Columns, Opinion

RILEY: The City of Christchurch

The people of Christchurch, a renowned city on New Zealand’s South Island, commemorated a somber anniversary Sunday.

Sunday marked the passage of four years since the 2011 Canterbury Earthquake, one of the deadliest natural disasters in New Zealand’s history that resulted in the death of 185 people and injury to thousands of others.

Just a few days before the quake’s four-year anniversary, I visited the city of Christchurch and witnessed firsthand much of the lasting damage from the not-so-recent tragedy.

Imagine traveling to the Italian city of Florence only to find the famous Duomo of the Cathedral of Santa Maria del Fiore had caved in on itself, the gilded bronze doors of the Florence Baptistery’s acclaimed “Gates of Paradise” invisible behind heaps of rubble, and large swaths of the shops and cafes lining the streets of the downtown reduced to gravel lots littered with debris.

That’s the best way I have of describing what I saw in Christchurch.

The city’s crowning jewel, the Christchurch Cathedral, stands devastated four years after the earthquake, surrounded by a chain link fence decked with “Danger: No Trespassing” signs. The cathedral’s tower was demolished by the disaster, and much of the building’s remaining structure collapsed during the quake.

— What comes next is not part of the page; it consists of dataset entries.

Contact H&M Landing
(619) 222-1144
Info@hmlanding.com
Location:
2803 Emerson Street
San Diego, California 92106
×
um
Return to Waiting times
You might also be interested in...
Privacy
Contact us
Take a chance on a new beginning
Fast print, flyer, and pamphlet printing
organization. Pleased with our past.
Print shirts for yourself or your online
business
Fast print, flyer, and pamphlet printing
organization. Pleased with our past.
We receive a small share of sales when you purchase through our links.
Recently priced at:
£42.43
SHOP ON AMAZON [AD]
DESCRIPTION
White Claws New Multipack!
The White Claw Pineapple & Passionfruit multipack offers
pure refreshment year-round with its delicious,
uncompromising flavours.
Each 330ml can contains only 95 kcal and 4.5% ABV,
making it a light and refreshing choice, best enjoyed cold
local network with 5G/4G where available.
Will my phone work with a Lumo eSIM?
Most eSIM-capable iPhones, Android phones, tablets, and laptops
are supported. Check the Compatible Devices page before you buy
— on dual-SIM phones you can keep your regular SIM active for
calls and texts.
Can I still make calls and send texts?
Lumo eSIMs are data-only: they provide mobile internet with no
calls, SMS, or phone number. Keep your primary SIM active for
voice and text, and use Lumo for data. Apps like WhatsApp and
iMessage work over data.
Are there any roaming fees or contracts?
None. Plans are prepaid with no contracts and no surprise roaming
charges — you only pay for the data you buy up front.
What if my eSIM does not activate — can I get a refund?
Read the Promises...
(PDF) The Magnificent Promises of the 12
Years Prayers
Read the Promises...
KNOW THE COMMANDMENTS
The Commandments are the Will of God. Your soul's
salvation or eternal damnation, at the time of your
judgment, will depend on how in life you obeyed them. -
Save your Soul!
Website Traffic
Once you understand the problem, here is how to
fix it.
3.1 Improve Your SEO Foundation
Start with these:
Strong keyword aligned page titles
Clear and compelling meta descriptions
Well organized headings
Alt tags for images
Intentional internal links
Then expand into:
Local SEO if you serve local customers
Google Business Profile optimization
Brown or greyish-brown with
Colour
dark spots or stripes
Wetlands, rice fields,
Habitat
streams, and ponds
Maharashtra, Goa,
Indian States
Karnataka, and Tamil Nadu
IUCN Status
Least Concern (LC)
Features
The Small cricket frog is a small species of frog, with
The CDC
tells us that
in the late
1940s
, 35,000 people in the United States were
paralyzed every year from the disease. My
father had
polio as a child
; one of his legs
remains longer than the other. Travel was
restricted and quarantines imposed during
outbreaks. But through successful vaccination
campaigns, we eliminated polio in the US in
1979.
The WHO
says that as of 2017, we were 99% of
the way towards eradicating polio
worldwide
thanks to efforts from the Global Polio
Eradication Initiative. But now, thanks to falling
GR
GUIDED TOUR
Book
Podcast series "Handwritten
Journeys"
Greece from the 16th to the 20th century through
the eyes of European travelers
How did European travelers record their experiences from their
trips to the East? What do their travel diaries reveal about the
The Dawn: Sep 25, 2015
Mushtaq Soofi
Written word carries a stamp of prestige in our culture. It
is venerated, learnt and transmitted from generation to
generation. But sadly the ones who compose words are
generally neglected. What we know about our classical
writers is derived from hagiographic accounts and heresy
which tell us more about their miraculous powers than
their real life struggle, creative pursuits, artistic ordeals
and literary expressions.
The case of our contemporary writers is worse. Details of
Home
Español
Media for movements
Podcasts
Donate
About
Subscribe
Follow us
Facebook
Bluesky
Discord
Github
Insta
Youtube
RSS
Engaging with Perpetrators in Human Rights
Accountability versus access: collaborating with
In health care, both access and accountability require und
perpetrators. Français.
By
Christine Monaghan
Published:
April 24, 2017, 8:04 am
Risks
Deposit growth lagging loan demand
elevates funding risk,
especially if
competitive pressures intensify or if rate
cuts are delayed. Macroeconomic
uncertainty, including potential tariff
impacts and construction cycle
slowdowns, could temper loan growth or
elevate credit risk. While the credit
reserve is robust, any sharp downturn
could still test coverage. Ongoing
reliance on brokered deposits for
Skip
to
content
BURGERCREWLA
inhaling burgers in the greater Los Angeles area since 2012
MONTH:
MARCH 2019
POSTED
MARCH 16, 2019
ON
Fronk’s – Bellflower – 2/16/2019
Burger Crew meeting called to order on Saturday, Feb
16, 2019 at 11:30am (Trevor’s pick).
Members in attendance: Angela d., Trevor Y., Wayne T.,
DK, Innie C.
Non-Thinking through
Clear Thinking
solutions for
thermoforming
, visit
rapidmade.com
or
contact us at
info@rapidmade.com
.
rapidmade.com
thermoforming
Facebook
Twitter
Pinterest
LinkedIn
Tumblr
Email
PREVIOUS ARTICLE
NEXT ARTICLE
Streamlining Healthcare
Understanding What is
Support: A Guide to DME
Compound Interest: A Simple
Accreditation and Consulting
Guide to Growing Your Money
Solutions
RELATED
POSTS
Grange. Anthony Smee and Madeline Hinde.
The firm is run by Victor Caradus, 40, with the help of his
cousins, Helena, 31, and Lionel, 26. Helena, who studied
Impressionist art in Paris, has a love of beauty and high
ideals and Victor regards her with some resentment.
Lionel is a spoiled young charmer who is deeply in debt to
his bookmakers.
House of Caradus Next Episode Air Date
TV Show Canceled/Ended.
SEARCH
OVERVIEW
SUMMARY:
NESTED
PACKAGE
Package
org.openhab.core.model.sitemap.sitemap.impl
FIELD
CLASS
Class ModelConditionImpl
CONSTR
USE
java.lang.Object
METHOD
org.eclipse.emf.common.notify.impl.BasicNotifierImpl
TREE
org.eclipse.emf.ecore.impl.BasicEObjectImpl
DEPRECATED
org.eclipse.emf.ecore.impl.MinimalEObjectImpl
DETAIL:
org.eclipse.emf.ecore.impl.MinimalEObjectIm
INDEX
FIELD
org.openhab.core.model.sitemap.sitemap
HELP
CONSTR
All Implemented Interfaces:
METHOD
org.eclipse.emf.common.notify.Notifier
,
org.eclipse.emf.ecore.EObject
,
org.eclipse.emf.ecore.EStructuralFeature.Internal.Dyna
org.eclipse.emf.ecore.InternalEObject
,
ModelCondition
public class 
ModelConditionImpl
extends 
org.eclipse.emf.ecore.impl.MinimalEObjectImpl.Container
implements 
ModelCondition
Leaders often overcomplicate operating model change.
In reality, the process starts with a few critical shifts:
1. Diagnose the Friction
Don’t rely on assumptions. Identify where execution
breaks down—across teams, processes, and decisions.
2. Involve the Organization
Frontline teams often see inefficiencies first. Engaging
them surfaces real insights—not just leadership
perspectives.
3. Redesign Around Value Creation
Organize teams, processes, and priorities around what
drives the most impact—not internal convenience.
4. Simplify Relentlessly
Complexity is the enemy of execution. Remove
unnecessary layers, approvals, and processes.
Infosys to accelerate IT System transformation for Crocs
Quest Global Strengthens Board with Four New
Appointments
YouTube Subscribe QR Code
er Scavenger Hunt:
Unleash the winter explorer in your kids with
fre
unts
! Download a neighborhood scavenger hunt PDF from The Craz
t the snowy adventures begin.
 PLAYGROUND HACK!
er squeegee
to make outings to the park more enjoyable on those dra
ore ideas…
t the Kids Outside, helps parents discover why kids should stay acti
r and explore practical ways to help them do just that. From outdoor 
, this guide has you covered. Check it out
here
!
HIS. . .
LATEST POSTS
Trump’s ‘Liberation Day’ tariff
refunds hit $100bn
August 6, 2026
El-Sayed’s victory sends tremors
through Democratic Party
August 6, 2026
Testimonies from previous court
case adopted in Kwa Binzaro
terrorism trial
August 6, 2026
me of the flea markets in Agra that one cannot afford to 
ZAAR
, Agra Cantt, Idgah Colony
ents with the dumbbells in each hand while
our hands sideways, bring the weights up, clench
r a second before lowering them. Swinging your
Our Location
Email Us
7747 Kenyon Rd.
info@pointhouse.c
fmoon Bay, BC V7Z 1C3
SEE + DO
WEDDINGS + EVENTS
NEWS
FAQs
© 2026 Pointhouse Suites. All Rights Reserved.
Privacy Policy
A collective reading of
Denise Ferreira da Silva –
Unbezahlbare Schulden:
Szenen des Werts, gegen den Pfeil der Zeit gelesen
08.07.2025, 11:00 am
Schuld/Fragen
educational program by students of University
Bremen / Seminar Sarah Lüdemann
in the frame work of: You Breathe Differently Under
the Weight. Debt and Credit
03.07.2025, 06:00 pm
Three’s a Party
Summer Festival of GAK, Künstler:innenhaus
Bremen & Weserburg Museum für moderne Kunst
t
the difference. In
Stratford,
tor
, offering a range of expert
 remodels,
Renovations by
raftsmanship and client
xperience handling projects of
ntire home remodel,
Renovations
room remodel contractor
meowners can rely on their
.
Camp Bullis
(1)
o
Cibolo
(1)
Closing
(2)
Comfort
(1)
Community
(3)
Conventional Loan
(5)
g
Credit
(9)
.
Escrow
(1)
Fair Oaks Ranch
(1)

In addition to the damage to the cathedral, much of Christchurch’s downtown area remains wrecked. Buildings donned broken windows and shattered storefronts. Empty lots dotted every corner. The cracked letters on the sign of a vacant Starbucks seemed to flicker eerily, with furnishings and mannequins still visible inside the abandoned boutique next door.

On the day of my visit, the sky was overcast, and the streets were almost empty. A few people were dispersed in clumps across a grassy park where the Cricket World Cup was being screened. Businessmen and women who appeared to work in the remaining office buildings downtown appeared sporadically. Tourists roamed the city’s central square with hungry eyes.

Even six years after the earthquake, the downtown area constituted a setting that was almost post-apocalyptic-looking: uncanny, chilling and downright devastating.

In the afternoon of Feb. 22, 2011, Christchurch began to rattle as tectonic plates shifting below the earth’s surface caused a 6.3-magnitude earthquake around six miles southeast of the city in a region known as Canterbury.

Much of the city’s central business district and surrounding suburbs were destroyed. Over 100 people were killed in the collapse of two office buildings in the downtown area, while scores of others were killed by falling rocks and crumbling walls. Important infrastructure was ruined, and thousands of Christchurch residents became homeless when their homes were wiped out or later deemed uninhabitable by inspectors. The quake caused an estimated $40 billion in damage.

While the city appeared slow to bounce back from the tragedy, some restoration efforts were visible. Over the past six years, the government-established Canterbury Earthquake Recovery Authority and a number of charitable nonprofit organizations have stepped in to help rebuild Christchurch.

Much of the reconstruction so far has established permanent plans for the city’s future while creating temporary arrangements to ensure the well-being of Christchurch and its residents.

Although the future of the Christchurch Cathedral remains uncertain, a transitional cathedral was established in August 2013. The aptly named “Cardboard Cathedral” seats 700 and is constructed from all kinds of materials, including cardboard tubing, timber, steel and concrete. A tessellation of multicolor stained-glass triangles on the front side of the transitional cathedral was designed to reimagine the original church’s rose window.

A shipping container shopping mall composed of colorful crates and portables has become home to over 50 businesses and a popular shopping destination for visitors and residents alike.

The fallen city is adorned with street art and public art, from graffiti murals to large-scale installations. Some of these works are silly and light-hearted, like the giant lawn chairs made of artificial turf and sheep sculptures composed of neon roadwork materials. Other works have more serious meanings, such as the “185 Empty Chairs” installation, an arrangement of 185 chairs on a street in Christchurch set up to commemorate the victims of the fatal 2011 earthquake.

Along with the realization that I often forget to observe contemporary issues facing a particular location as a tourist with a certain destination in mind, it was these small enhancements that made the trip to Christchurch a worthwhile venture.

I will remember one image from the city in particular. Situated in the corner of one gravel lot near the downtown area was a tiny public gardening place. It was essentially a wooden platform holding rows of plastic pots, some of which held tiny sprouting plants. A vibrant yellow daisy sprung from one of the planters, reaching toward the grey skies against the dim backdrop of a chain-link fence. It was a reminder that even in the gloomiest of environments, life will pertinaciously crop up through the surface.